■ **WHAT THE TASK ASKS**
Every line between the one containing "CLACT - Grant Guidelines July 2026" and the last line of the data, both included, is to be set down exactly, and pictures are to be omitted.

■ **INPUT DATA**
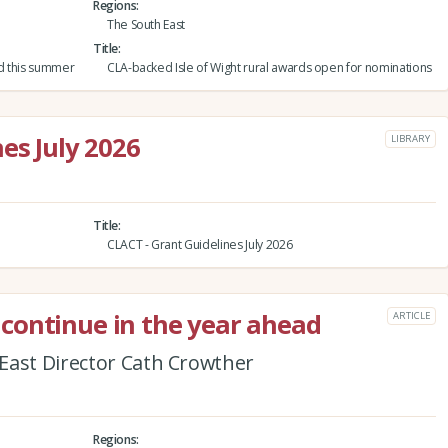
Regions
The South East
Title
nd this summer
CLA-backed Isle of Wight rural awards open for nominations
es July 2026
LIBRARY
Title
CLACT - Grant Guidelines July 2026
continue in the year ahead
ARTICLE
East Director Cath Crowther
Regions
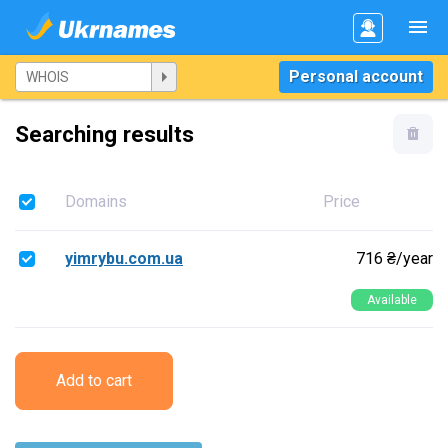
Personal account
Searching results
Domains
Price
yimrybu.com.ua
716 ₴/year
Available
Add to cart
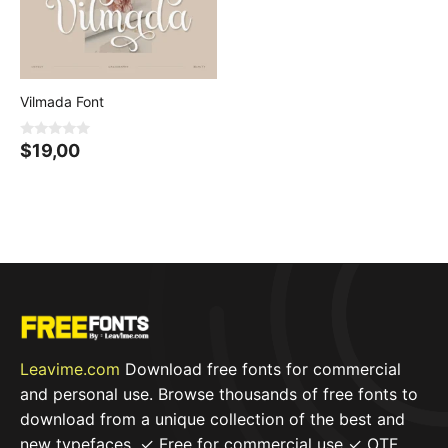
5
Vilmada Font
0
$
19,00
o
u
t
o
f
5
Leavime.com
Download free fonts for commercial
and personal use. Browse thousands of free fonts to
download from a unique collection of the best and
new typefaces. ✓ Free for commercial use ✓ OTF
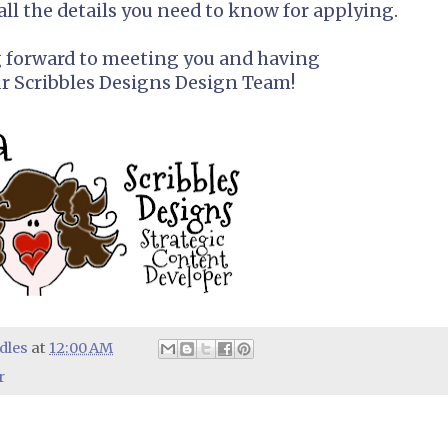
all the details you need to know for applying.
g forward to meeting you and having
ur Scribbles Designs Design Team!
dles
at
12:00 AM
r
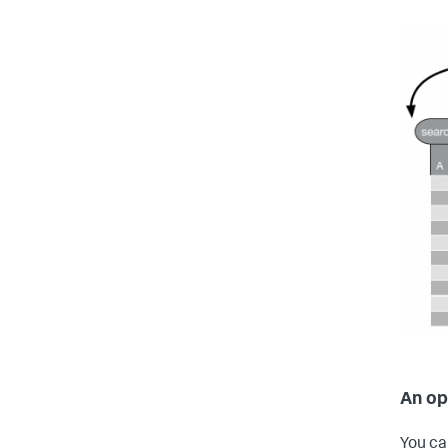
An op
You ca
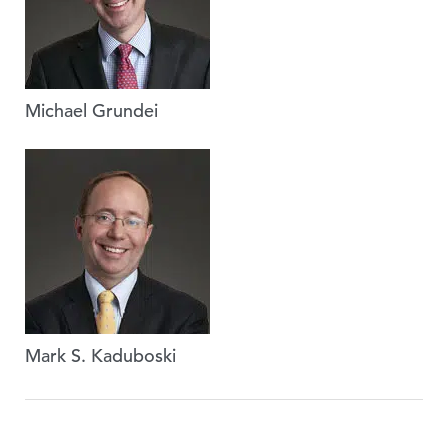
Michael Grundei
Mark S. Kaduboski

■ **TASK OUTPUT**
CLACT - Grant Guidelines July 2026
continue in the year ahead
ARTICLE
East Director Cath Crowther
Regions
Personal account
Searching results
Domains
Price
yimrybu.com.ua
716 ₴/year
Available
Add to cart
5
Vilmada Font
0
$
19,00
o
u
t
o
f
5
Leavime.com
Download free fonts for commercial
and personal use. Browse thousands of free fonts to
download from a unique collection of the best and
new typefaces. ✓ Free for commercial use ✓ OTF
all the details you need to know for applying.
g forward to meeting you and having
ur Scribbles Designs Design Team!
dles
at
12:00 AM
r
An op
You ca
Michael Grundei
Mark S. Kaduboski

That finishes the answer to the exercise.